+++ Quoted passage

Maybe have a look at The Long Winter Trilogy by A.G. Riddle (available at kindle unlimited)
Check out A Memory Called Empire by Arkady Martin and it's sequel.
Great book (author's last name is spelled Martine), but though a hunk of people are on a space station I don't think it goes into as much detail on making that work as OP is asking for - at the time of the story they'd been there for generations.
ANOTHER series I just remembered and highly recommend is the Unincorporated Man series. I think there are 4-5 books in the series. Pretty good IMHO. Similar to The Expanse, it's the Inners vs the Belters, and explores personal liberty and person hood from the perspective of owning "shares" of yourself like a company.
The conflict is awesome, and two military strategy geniuses duke it out in a Legends of the Galactic Heroes sort of way--one has all the resources and latest tech, the other is scrappy and has to deal with extreme resources shortages. Awesome story.
I've come to believe that once we seriously get into Space, there will come a point where "Planets" are not our primary residence at all.
I feel like O'Neal Cylinders have the advantage of a controlled environment and the lack of a gravity well hindering further exploration.
My suggestion will spoil a bit of the ending so I'm putting it in a spoiler tag.
3 Body Problem
In the third book it very much meets this criteria and I think has some fantastic ideas I'd love to see expanded on
There is little hard scifi in the 3 Body problem. And nothing of what the OP asked about.
You don't think so? I thought it did.
Unfolding proton as a fundamental particle is wrong. Protons are made up of 3 quarks. Quantum teleportation doesn't enable ftl communication. Ftl engines. Higher dimensions. Collapsing dimensions. Pocket universe.
There is a chapter about building realistic space stations in the shadow of Jupiter and two realistic space ships one of which goes right into the fantasy realm of higher dimensions.
Maybe 50 pages out of 500 are hard scifi.
I was sold on the first stuff being real... I guess that makes it good fiction. I know there was a lot that wasn't but I thought since OP was looking for inspiration that some of the stuff here would help...?!

++++++
+++ Study material

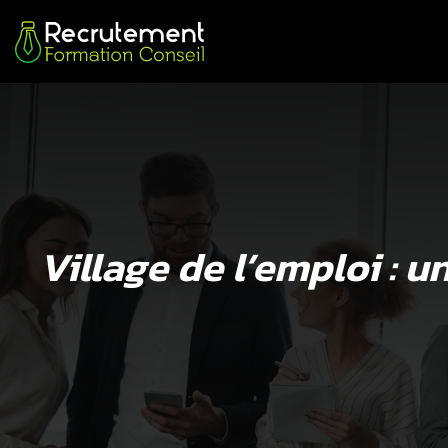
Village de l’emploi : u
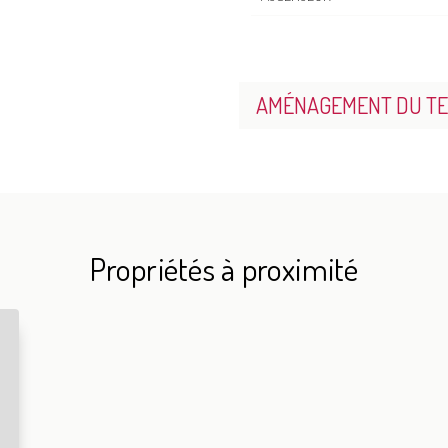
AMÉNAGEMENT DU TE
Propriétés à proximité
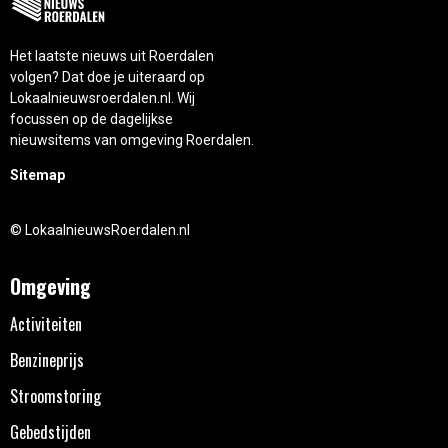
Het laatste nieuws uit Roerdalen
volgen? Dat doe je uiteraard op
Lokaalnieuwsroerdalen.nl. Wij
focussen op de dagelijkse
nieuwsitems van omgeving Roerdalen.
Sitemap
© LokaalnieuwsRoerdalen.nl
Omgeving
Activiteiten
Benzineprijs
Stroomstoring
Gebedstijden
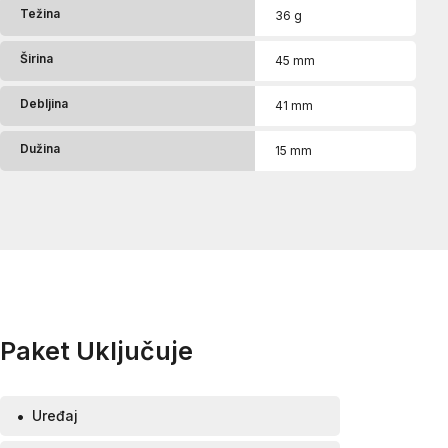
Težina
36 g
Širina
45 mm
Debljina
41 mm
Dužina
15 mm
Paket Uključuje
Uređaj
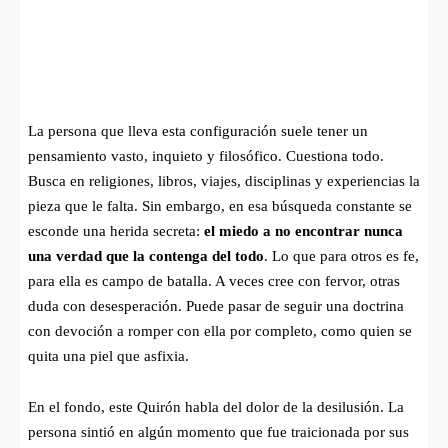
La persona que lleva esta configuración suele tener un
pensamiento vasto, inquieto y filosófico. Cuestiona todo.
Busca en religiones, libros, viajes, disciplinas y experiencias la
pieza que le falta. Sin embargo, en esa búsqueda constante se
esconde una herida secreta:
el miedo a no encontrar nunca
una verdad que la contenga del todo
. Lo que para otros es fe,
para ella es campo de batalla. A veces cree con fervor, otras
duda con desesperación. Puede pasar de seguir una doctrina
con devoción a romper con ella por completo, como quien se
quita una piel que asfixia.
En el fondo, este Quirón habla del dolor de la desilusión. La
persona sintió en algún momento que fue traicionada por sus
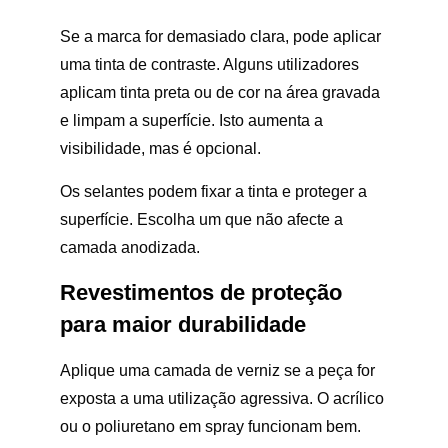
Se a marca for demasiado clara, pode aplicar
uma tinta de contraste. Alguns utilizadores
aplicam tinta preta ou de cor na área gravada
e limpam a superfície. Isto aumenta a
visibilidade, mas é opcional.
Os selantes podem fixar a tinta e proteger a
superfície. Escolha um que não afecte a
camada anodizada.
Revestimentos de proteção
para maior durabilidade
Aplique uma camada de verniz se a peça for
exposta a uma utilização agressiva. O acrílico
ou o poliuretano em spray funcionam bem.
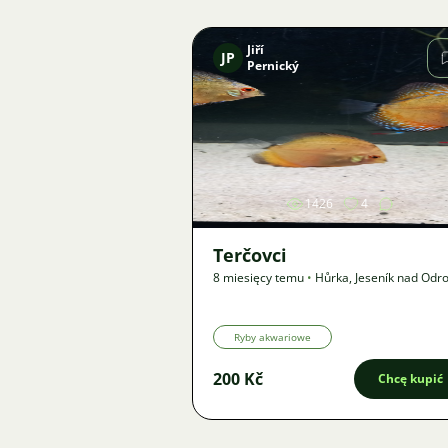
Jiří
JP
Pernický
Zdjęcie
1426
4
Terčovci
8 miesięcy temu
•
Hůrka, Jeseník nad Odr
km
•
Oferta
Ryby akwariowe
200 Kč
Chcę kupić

++++++
+++ Study material

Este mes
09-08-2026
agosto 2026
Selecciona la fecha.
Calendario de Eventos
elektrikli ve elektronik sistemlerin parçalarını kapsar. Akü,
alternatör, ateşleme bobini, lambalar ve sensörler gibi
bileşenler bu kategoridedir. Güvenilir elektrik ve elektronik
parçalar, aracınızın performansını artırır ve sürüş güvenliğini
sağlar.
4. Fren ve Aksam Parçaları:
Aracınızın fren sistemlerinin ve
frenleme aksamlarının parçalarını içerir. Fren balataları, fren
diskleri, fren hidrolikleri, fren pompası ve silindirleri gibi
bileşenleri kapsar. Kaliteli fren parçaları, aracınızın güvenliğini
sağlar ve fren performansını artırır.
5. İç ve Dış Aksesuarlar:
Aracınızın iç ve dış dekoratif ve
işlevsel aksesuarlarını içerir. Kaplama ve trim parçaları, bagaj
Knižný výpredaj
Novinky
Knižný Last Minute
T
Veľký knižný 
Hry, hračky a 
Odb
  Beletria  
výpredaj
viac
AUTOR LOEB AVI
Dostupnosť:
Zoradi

++++++
+++ Study material

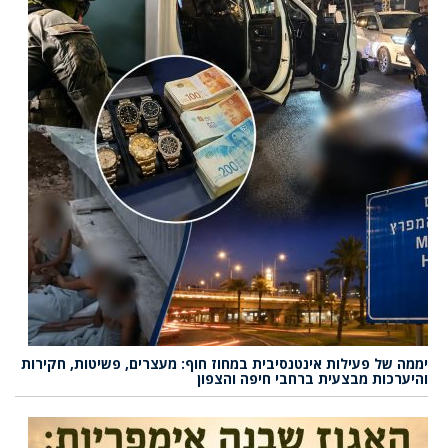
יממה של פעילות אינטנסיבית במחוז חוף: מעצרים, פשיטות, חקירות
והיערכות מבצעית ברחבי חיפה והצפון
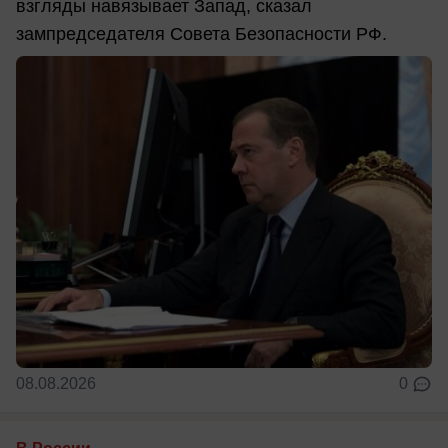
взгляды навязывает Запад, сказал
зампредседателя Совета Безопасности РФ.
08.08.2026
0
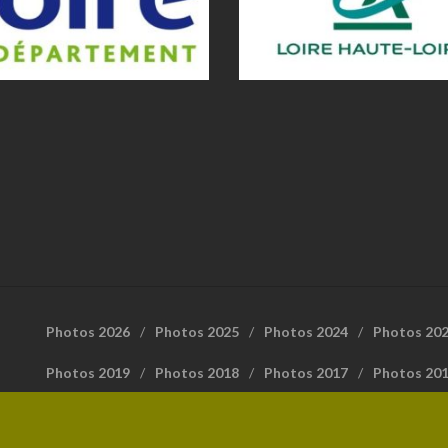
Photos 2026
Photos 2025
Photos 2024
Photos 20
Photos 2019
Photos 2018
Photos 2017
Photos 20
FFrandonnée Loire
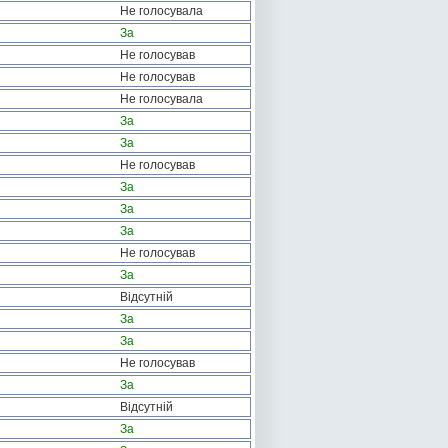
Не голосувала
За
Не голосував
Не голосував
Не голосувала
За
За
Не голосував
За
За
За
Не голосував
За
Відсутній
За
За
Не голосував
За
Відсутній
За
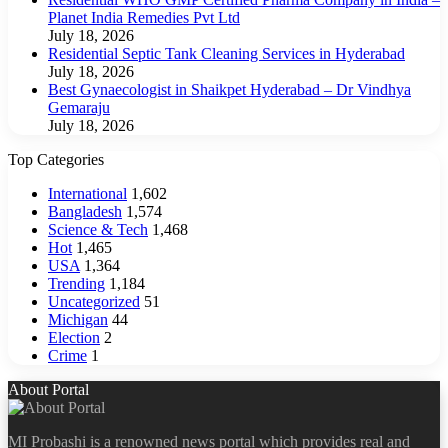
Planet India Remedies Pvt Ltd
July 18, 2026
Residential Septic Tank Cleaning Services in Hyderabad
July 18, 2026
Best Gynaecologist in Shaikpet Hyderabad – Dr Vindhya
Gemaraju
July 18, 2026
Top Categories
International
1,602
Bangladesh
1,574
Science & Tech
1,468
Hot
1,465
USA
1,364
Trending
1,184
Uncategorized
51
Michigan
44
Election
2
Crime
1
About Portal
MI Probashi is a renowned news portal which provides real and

++++++

▸ **Activity list**:
#1 In the book-recommendation thread, rewrite the stretch from "The conflict is" through "shortages. Awesome story.", swapping "scrappy" for "outmatched".
#2 According to the book-recommendation thread, how is the last name of the author of A Memory Called Empire actually spelled?

▸ **Solved tasks**:
#1
The conflict is awesome, and two military strategy geniuses duke it out in a Legends of the Galactic Heroes sort of way--one has all the resources and latest tech, the other is outmatched and has to deal with extreme resources shortages. Awesome story.

#2 Martine